Star high school football player shot 6 times returns to cheer on team

An ABC7 Eyewitness News Exclusive
CHICAGO (WLS) -- A star Chicago high school football player badly injured in a shooting has returned to cheer on his team for their big Friday night game.

Everett Henderson, 17, still has a bullet lodged in his chest. He was shot six times on Sept. 10, only three hours after playing a football game against Rich East in Park Forest.

Friday, Henderson met up with his team at Chicago Vocational Career Academy. A star running back, he is moving slowly these days but doctors said the fact that he is moving at all is a miracle.

"I just got a little pain going. A little pain, but I can take it though. I'm real strong. God works in mysterious ways," Henderson said.

Henderson was shot only six days ago.

"I was just on my porch and a car rolled past. I looked at my phone and it just happened. I tried to run. I didn't get too far, but I got far enough," he said.

Henderson's running skills likely saved him from more shots, but he sustained bullet wounds in his hands, buttocks and abdomen, including one lodged close to his heart. Still, the teenage athlete was determined to return to school and give his teammates a pep talk before Friday night's football game.

"They've been more down than me because a lot of people say I was best person on the team, but in my eyes it's the team," Henderson said.

The Vocational Cavaliers took a knee during the National Anthem in honor of their missing-in-action star player.

"To me as a coach, it is very devastating. I treat all these kids like I do my own son. One game you are rushing for 230 yards, and three hours later you may not play football again," said coach Larry Williams.

In his senior year, Henderson knows his high school football career is over but, he is not ruling out playing in college.
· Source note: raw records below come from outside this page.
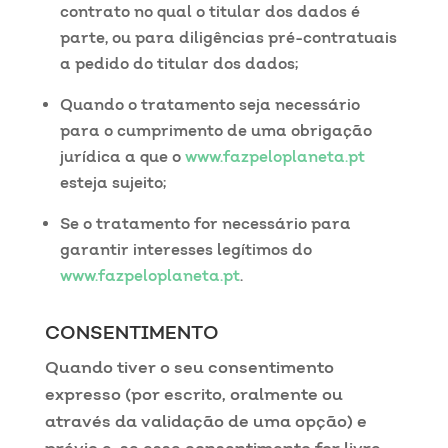
contrato no qual o titular dos dados é
parte, ou para diligências pré-contratuais
a pedido do titular dos dados;
Quando o tratamento seja necessário
para o cumprimento de uma obrigação
jurídica a que o
www.fazpeloplaneta.pt
esteja sujeito;
Se o tratamento for necessário para
garantir interesses legítimos do
www.fazpeloplaneta.pt
.
CONSENTIMENTO
Quando tiver o seu consentimento
expresso (por escrito, oralmente ou
através da validação de uma opção) e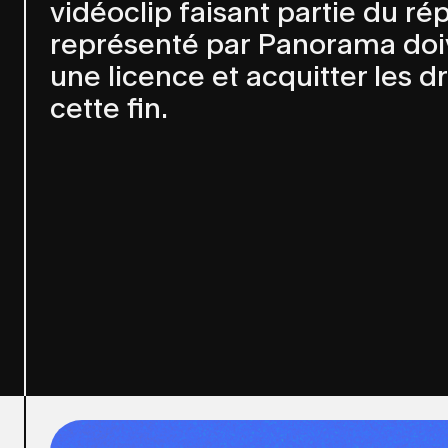
vidéoclip faisant partie du ré
représenté par Panorama do
une licence et acquitter les d
cette fin.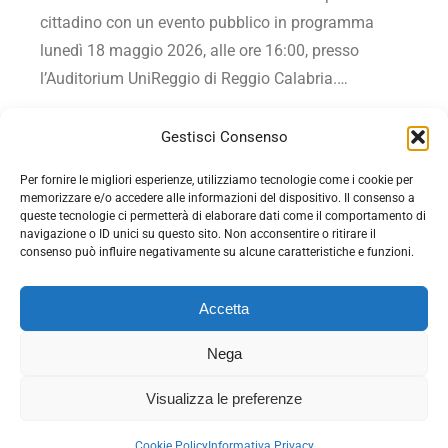
cittadino con un evento pubblico in programma
lunedì 18 maggio 2026, alle ore 16:00, presso
l’Auditorium UniReggio di Reggio Calabria.…
Vai all'articolo
Gestisci Consenso
Per fornire le migliori esperienze, utilizziamo tecnologie come i cookie per
memorizzare e/o accedere alle informazioni del dispositivo. Il consenso a
queste tecnologie ci permetterà di elaborare dati come il comportamento di
navigazione o ID unici su questo sito. Non acconsentire o ritirare il
consenso può influire negativamente su alcune caratteristiche e funzioni.
Accetta
Nega
© 2026 - Democrazia cristiana con Rotondi - C.F.
Visualizza le preferenze
92074930642. Tutti i diritti riservati. Powered by
EDB
-
Informativa privacy
-
Gestione cookie
Cookie Policy
Informativa Privacy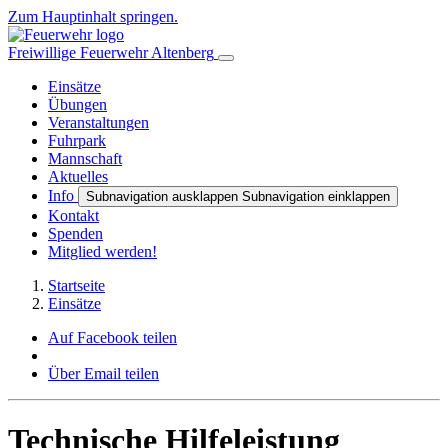
Zum Hauptinhalt springen.
Freiwillige Feuerwehr Altenberg
Einsätze
Übungen
Veranstaltungen
Fuhrpark
Mannschaft
Aktuelles
Info
Subnavigation ausklappen
Subnavigation einklappen
Kontakt
Spenden
Mitglied werden!
Startseite
Einsätze
Auf Facebook teilen
Über Email teilen
Technische Hilfeleistung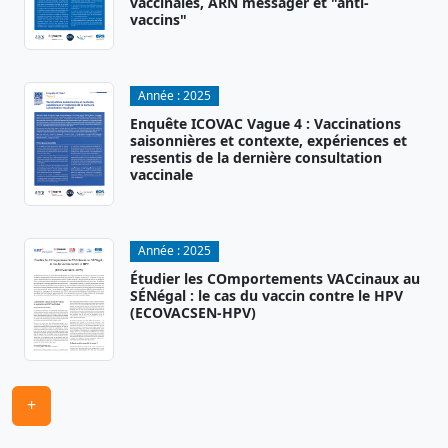
vaccinales, ARN messager et "anti-
vaccins"
Année :
2025
Enquête ICOVAC Vague 4 : Vaccinations
saisonnières et contexte, expériences et
ressentis de la dernière consultation
vaccinale
Année :
2025
Étudier les COmportements VACcinaux au
SÉNégal : le cas du vaccin contre le HPV
(ECOVACSEN-HPV)
+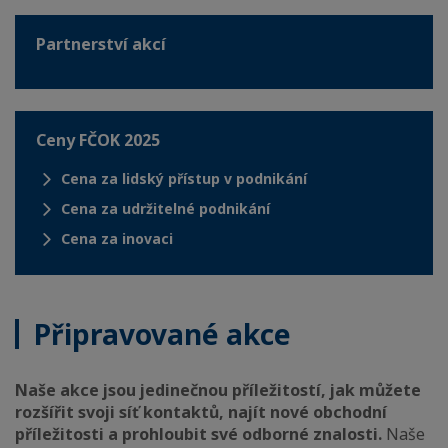
Partnerství akcí
Ceny FČOK 2025
Cena za lidský přístup v podnikání
Cena za udržitelné podnikání
Cena za inovaci
Připravované akce
Naše akce jsou jedinečnou příležitostí, jak můžete
rozšířit svoji síť kontaktů, najít nové obchodní
příležitosti a prohloubit své odborné znalosti.
Naše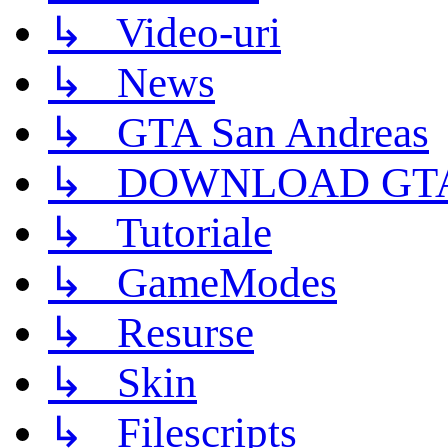
↳ Video-uri
↳ News
↳ GTA San Andreas
↳ DOWNLOAD GTA
↳ Tutoriale
↳ GameModes
↳ Resurse
↳ Skin
↳ Filescripts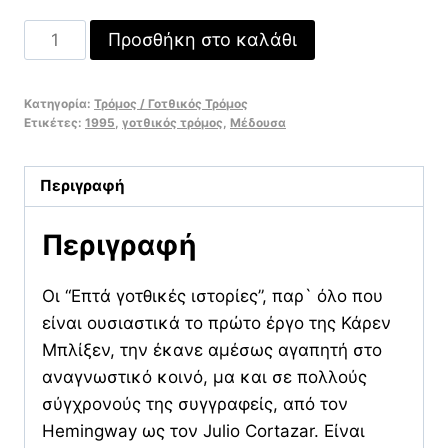
Επτά
Προσθήκη στο καλάθι
γοτθικές
ιστορίες
Κατηγορία:
Τρόμος / Γοτθικός Τρόμος
ποσότητα
Ετικέτες:
1995
,
γοτθικός τρόμος
,
Μέδουσα
Περιγραφή
Περιγραφή
Οι “Επτά γοτθικές ιστορίες”, παρ` όλο που
είναι ουσιαστικά το πρώτο έργο της Κάρεν
Μπλίξεν, την έκανε αμέσως αγαπητή στο
αναγνωστικό κοινό, μα και σε πολλούς
σύγχρονούς της συγγραφείς, από τον
Hemingway ως τον Julio Cortazar. Είναι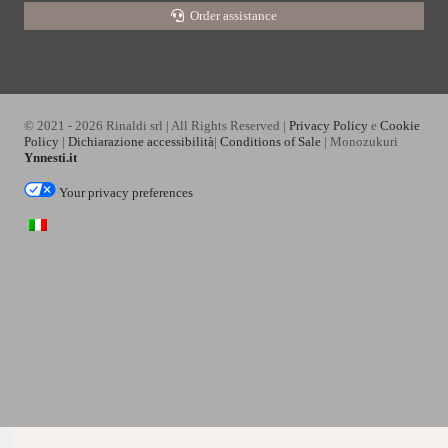
Order assistance
© 2021 - 2026 Rinaldi srl | All Rights Reserved |
Privacy Policy
e
Cookie
Policy
|
Dichiarazione accessibilità
|
Conditions of Sale
| Monozukuri
Ynnesti.it
Your privacy preferences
The teen's parents say if their son overcame juvenile arthritis he can overcome his latest challenge.

"He always had something that tried to keep him down, but he always overcome, he always took the next step, he always pushed himself," said his father, Everett Henderson, Sr.

"He has a long road ahead of him, but the tenacity Everett has, hopefully he can pull through this," Williams said.

Besides returning to the football field Henderson said he would like to give motivational speeches to kids his age about violence.

"I think me giving out motivational speeches will help a lot of people. 'Cuz I can tell them how I feel, how it feels to get shot, and how to stop being a victim of this," he said.

The person who shot Henderson is still at large.